- _Page excerpt_

↓↓↓

This story is tangential to Batman and Gotham. It's mainly about the Doom Patrol, who in the story end up sacrificing themselves to save a tiny island town of 14 people. The villain had hoped they would look incompetent (or better, cowardly), but instead the whole world remembered and honored them.

Who's to say in a small core that stories about the heroes won't spread? Won't bring hope?
In the end they saved only 14 people as opposed to 14,000 or even 14,000,000 which is more common in comic books IIRC. That , by definition, has far less influence on the world no matter what fame it gives you.
-Only- saved fourteen people? Hardly heroic and indeed far less influence on the world...unless you're one of those fourteen and/or a family member/loved one living in or connected to those fourteen worlds...

↑↑↑

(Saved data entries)
↓↓↓

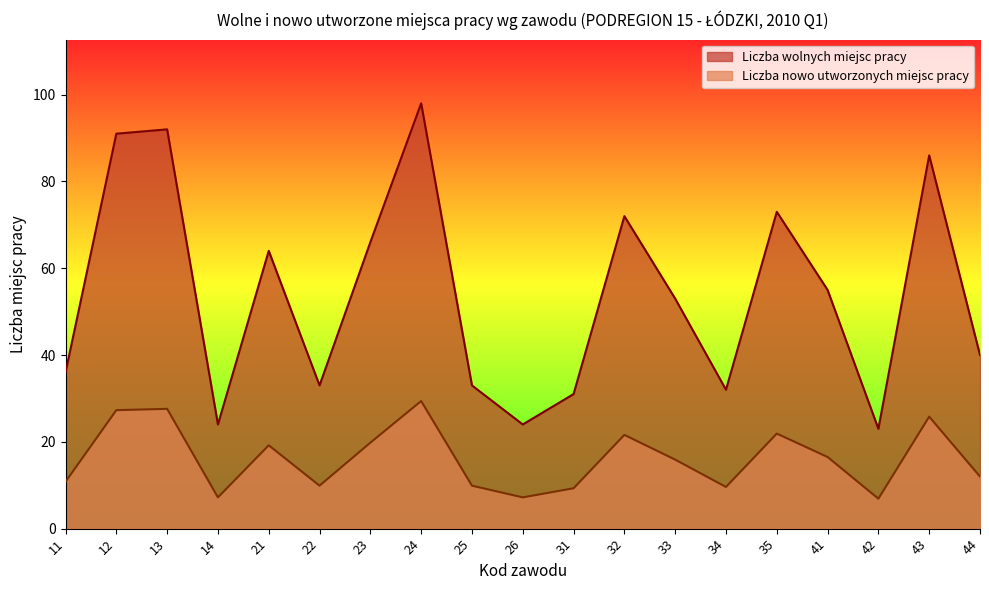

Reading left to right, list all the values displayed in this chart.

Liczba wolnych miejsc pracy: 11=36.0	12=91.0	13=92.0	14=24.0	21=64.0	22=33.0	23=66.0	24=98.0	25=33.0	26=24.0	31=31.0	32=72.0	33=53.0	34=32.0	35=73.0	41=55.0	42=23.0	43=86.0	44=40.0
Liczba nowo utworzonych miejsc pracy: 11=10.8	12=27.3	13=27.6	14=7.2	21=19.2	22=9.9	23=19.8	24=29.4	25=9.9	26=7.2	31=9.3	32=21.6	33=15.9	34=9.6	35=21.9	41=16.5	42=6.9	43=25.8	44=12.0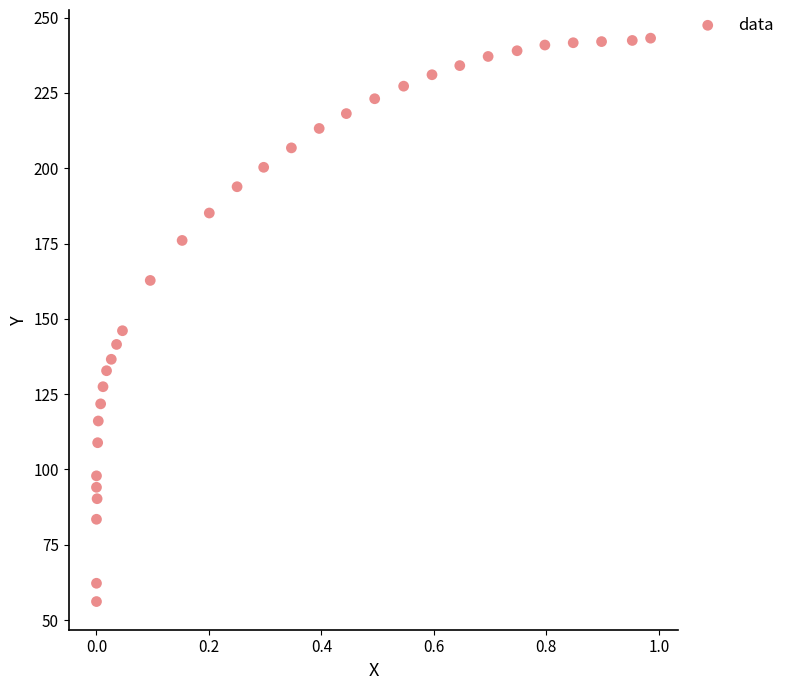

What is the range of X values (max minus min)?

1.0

↑↑↑

- _What you need to do_
1/ For each statement (a), (b), (c), say yes or no as to whether it agrees with the Doom Patrol discussion, and quote the deciding words. (a) The Doom Patrol sacrifice themselves to save an island town of 14 people. (b) The villain hoped the Doom Patrol would look heroic. (c) The story is mainly about Batman.
2/ Write out the Doom Patrol discussion from "This story is" up to and including "those fourteen worlds...".

- _Per-task outputs_
1/
(a) Yes: "end up sacrificing themselves to save a tiny island town of 14 people"
(b) No: "The villain had hoped they would look incompetent (or better, cowardly)"
(c) No: "This story is tangential to Batman and Gotham. It's mainly about the Doom Patrol"

2/
This story is tangential to Batman and Gotham. It's mainly about the Doom Patrol, who in the story end up sacrificing themselves to save a tiny island town of 14 people. The villain had hoped they would look incompetent (or better, cowardly), but instead the whole world remembered and honored them.

Who's to say in a small core that stories about the heroes won't spread? Won't bring hope?
In the end they saved only 14 people as opposed to 14,000 or even 14,000,000 which is more common in comic books IIRC. That , by definition, has far less influence on the world no matter what fame it gives you.
-Only- saved fourteen people? Hardly heroic and indeed far less influence on the world...unless you're one of those fourteen and/or a family member/loved one living in or connected to those fourteen worlds...